**Task to carry out**
Lines from the one containing "20: 7500 -> 10899" through the last line of the data are to be returned exactly, both ends included, minus any pictures.

**Provided material**

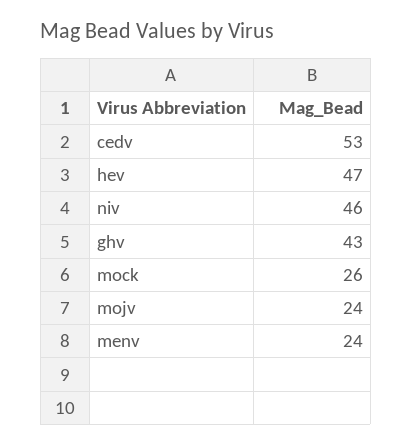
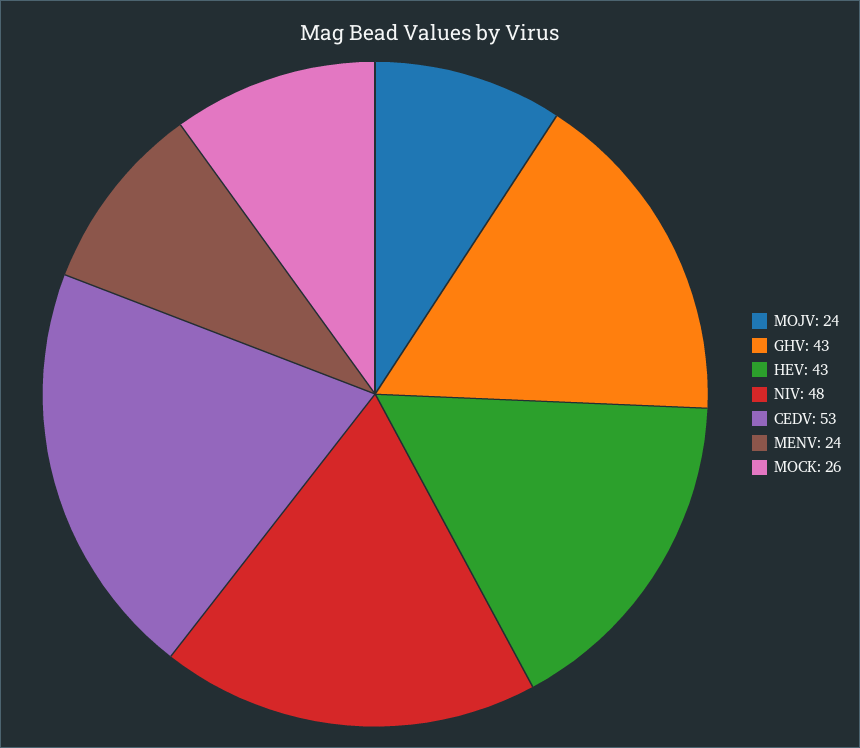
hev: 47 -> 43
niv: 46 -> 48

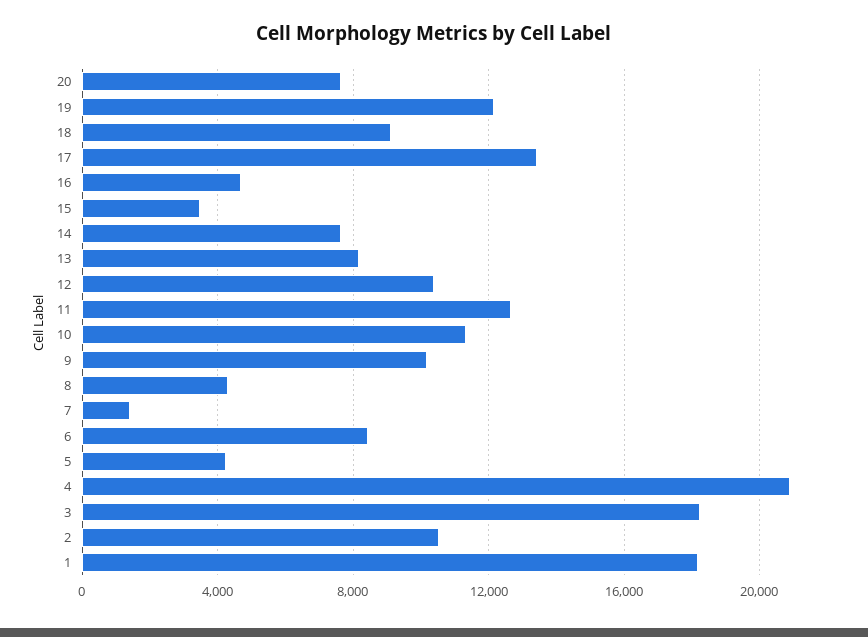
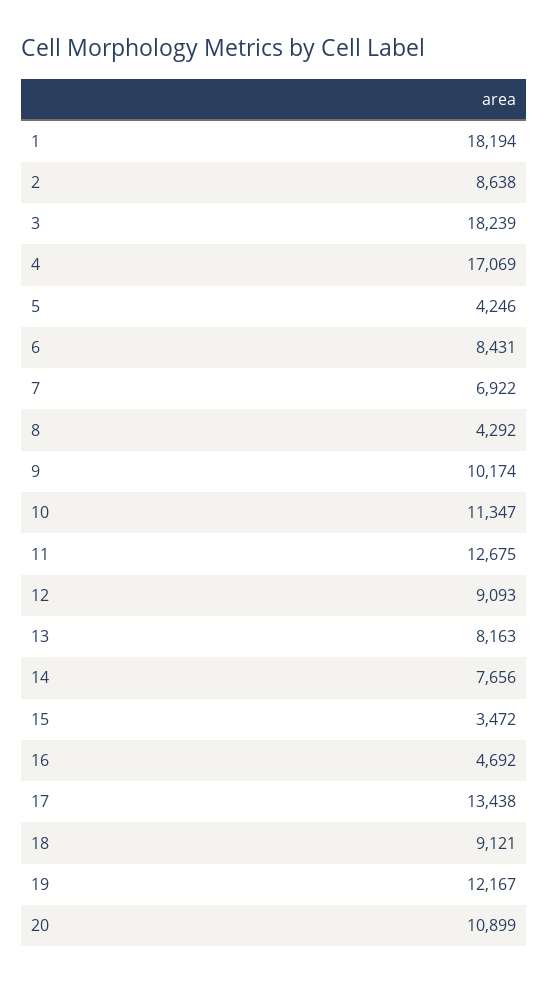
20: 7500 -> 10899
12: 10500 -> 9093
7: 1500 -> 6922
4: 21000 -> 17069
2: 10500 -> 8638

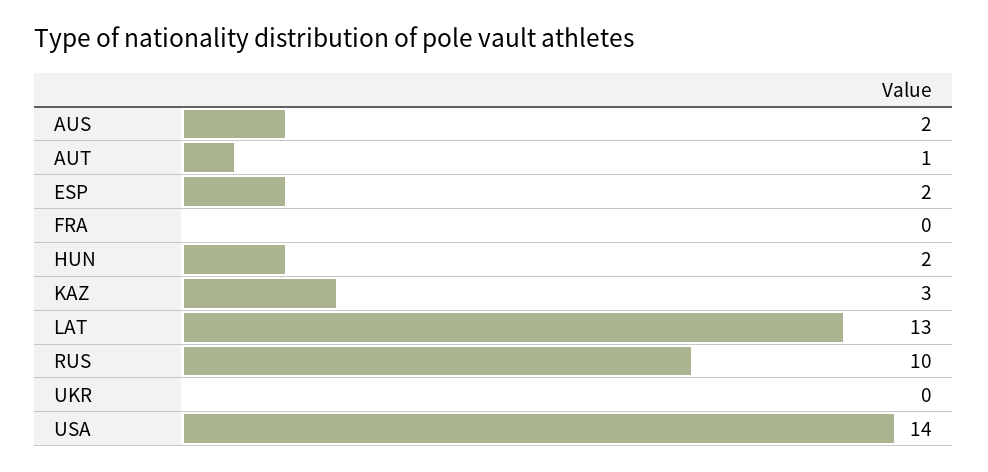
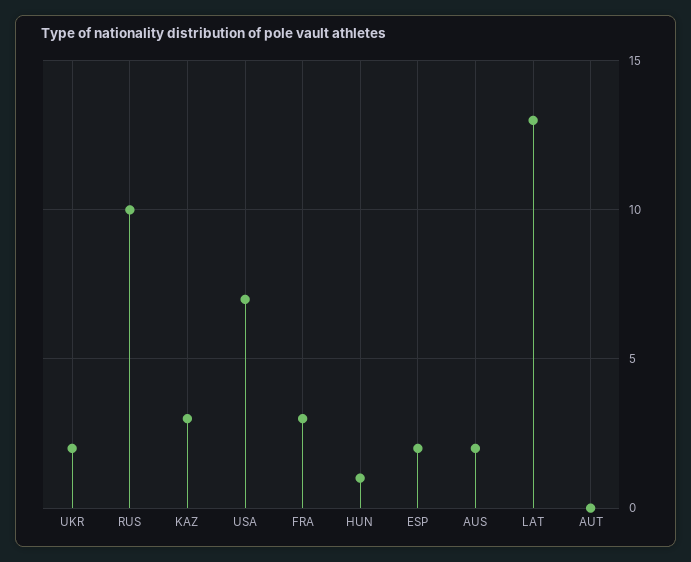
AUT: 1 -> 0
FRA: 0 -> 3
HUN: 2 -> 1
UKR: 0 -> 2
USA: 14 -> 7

**Answer area**
20: 7500 -> 10899
12: 10500 -> 9093
7: 1500 -> 6922
4: 21000 -> 17069
2: 10500 -> 8638

AUT: 1 -> 0
FRA: 0 -> 3
HUN: 2 -> 1
UKR: 0 -> 2
USA: 14 -> 7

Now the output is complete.